The manor house belonging to the Lords of the manor of old Swindon stood here until it was demolished in 1952 but the grounds remain as a park.

A new dual carriageway, Queens Drive was built in 1953. Fleming Way was built in 1965. In 1972 a multi mini roundabout known as the magic roundabout was built.

The old cottage hospital closed in 1960 but a new general hospital replaced it. Princess Margaret hospital opened its outpatients department in 1959. The main block opened in 1966 and the casualty department opened in 1974. Meanwhile a railway museum opened in Swindon in 1962.
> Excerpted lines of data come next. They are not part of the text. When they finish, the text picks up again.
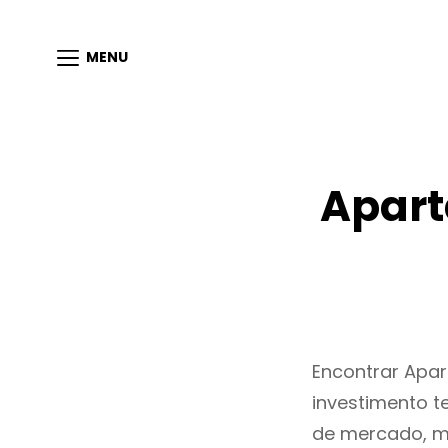
MENU
Apart
Encontrar Apa
investimento t
de mercado, m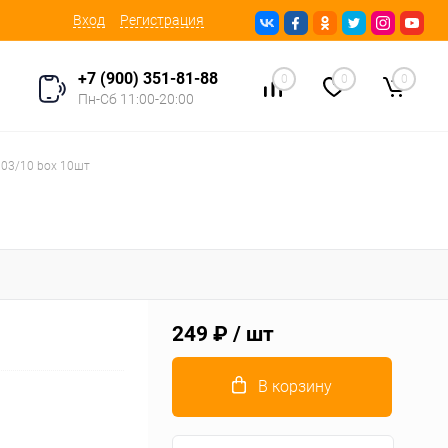
Вход
Регистрация
+7 (900) 351-81-88
0
0
0
Пн-Сб 11:00-20:00
R03/10 box 10шт
249 ₽
/ шт
В корзину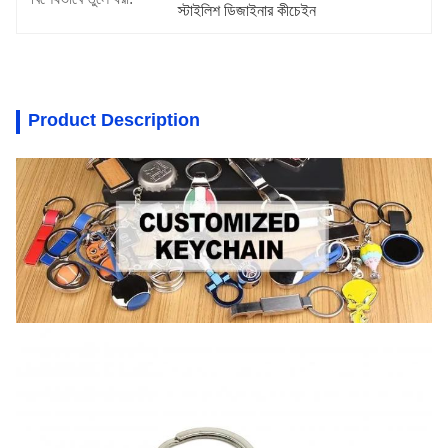
স্টাইলিশ ডিজাইনার কীচেইন
Product Description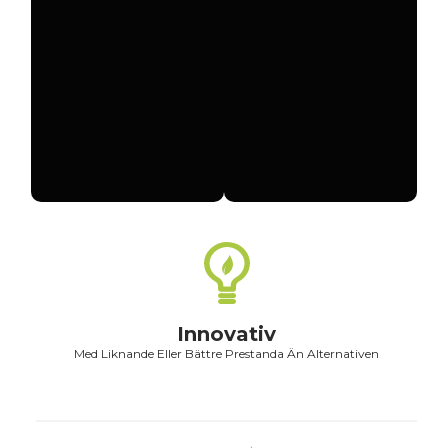
Innovativ
Med Liknande Eller Bättre Prestanda Än Alternativen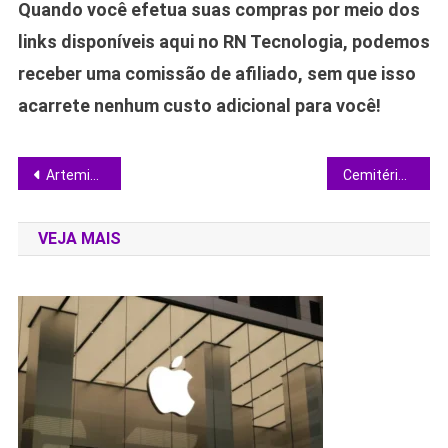
Quando você efetua suas compras por meio dos
links disponíveis aqui no RN Tecnologia, podemos
receber uma comissão de afiliado, sem que isso
acarrete nenhum custo adicional para você!
Navegação
Artemis II leva a primeira mulher rumo à Lua: panorama completo da missão
Cemité​rio da OpenAI: por que tantos projetos sumiram do mapa e o que isso revela sobre a empresa
de
VEJA MAIS
Post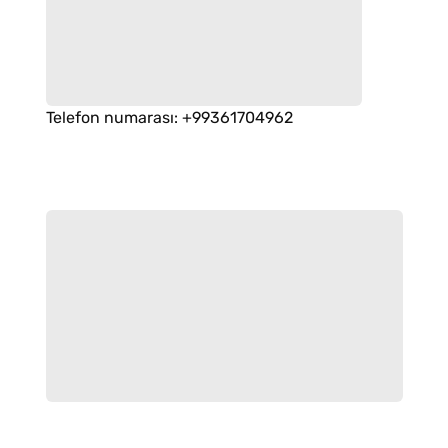
Telefon numarası
:
+99361704962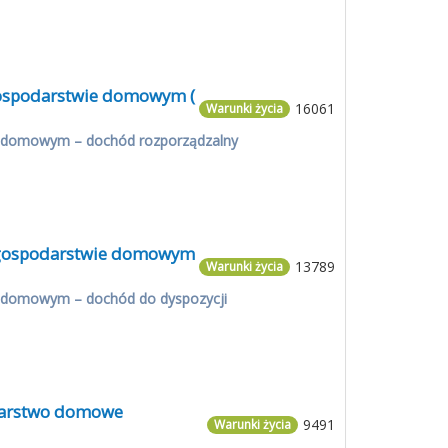
 gospodarstwie domowym (
16061
Warunki życia
e domowym – dochód rozporządzalny
w gospodarstwie domowym
13789
Warunki życia
e domowym – dochód do dyspozycji
odarstwo domowe
9491
Warunki życia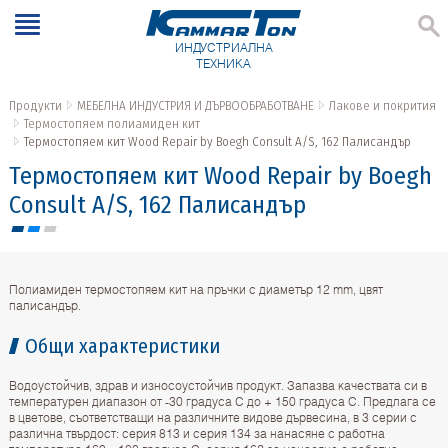
ИНДУСТРИАЛНА
ТЕХНИКА
Продукти
МЕБЕЛНА ИНДУСТРИЯ И ДЪРВООБРАБОТВАНЕ
Лакове и покрития
Термостопяем полиамиден кит
Термостопяем кит Wood Repair by Boegh Consult A/S, 162 Палисандър
Термостопяем кит Wood Repair by Boegh
Consult A/S, 162 Палисандър
Полиамиден термостопяем кит на пръчки с диаметър 12 mm, цвят
палисандър.
Общи характеристики
Водоустойчив, здрав и износоустойчив продукт. Запазва качествата си в
температурен диапазон от -30 градуса С до + 150 градуса С. Предлага се
в цветове, съответстващи на различните видове дървесина, в 3 серии с
различна твърдост: серия 813 и серия 134 за нанасяне с работна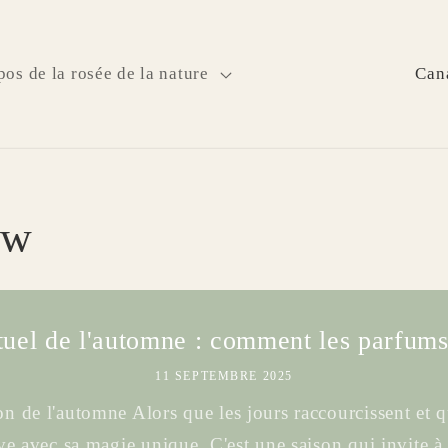
P
os de la rosée de la nature
a
y
s
/
ew
r
é
g
i
tuel de l'automne : comment les parfums
o
11 SEPTEMBRE 2025
n
 de l'automne Alors que les jours raccourcissent et que
ve avec sa magie unique. C'est une saison qui invite à 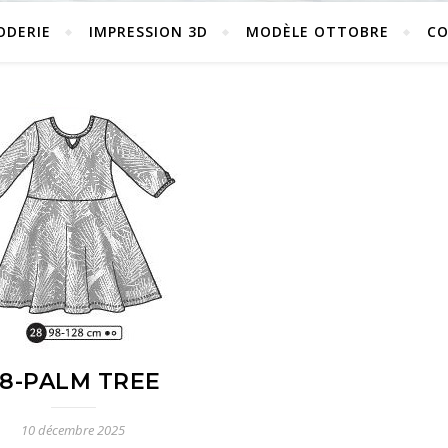
ODERIE
IMPRESSION 3D
MODÈLE OTTOBRE
C
28-PALM TREE
10 décembre 2025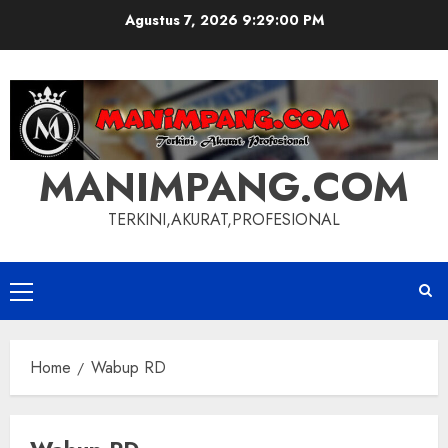
Skip
Agustus 7, 2026
9:29:00 PM
to
content
MANIMPANG.COM
TERKINI,AKURAT,PROFESIONAL
Primary
Menu
Home
Wabup RD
In the mid 1960's another council estate was built at Covingham. A private estate was built at Nythe.

After World War II the council tried to diversify industry. Swindon was still very much a one-industry town in the late 1940's with more than half of the male workforce working for the railway. An industrial estate was built at Rodbourne Cheney in the years 1955-64. Greenbridge industrial estate was built in the early 1960's.

The end of an era came in 1986 when the railway works closed but by then the town was no longer dependent on it. Today Swindons railway heritage lives on in the form of museums.

Today industry is far more diverse than it was 50 years ago. The main employers are car manufacturing (Honda moved to Swindon in 1985), insurance, banking and building societies Other large employers are engineering, pharmaceuticals and food distribution. Today tourism has become a major industry.

The Parade Shopping Precinct was built in 1964 and the town centre was pedestrianized in 1976. The Brunel Centre was first built in 1978. However, it was revamped in the 1990s and was turned into Brunel Arcade and Brunel Plaza. Great Western designer outlet centre opened in 1997. Greenbridge retail centre was opened in stages between 1996 and 1999. Oasis leisure centre opened in 1976.

In 1997 Swindon was made a unitary authority. In 1998 a park and ride scheme began in the town.

SWINDON IN THE 21st CENTURY

Steam, the Great Western Railway museum opened in 2000. Also in the year 2000 Bath University opened a branch at Swindon.

The Great Western Hospital opened in December 2002 and the Great Western Hospital opened in 2002. Then a new library opened in Swindon in 2008.

Today the population of Swindon is 185,000. Swindon is now one of the fastest growing towns in Europe.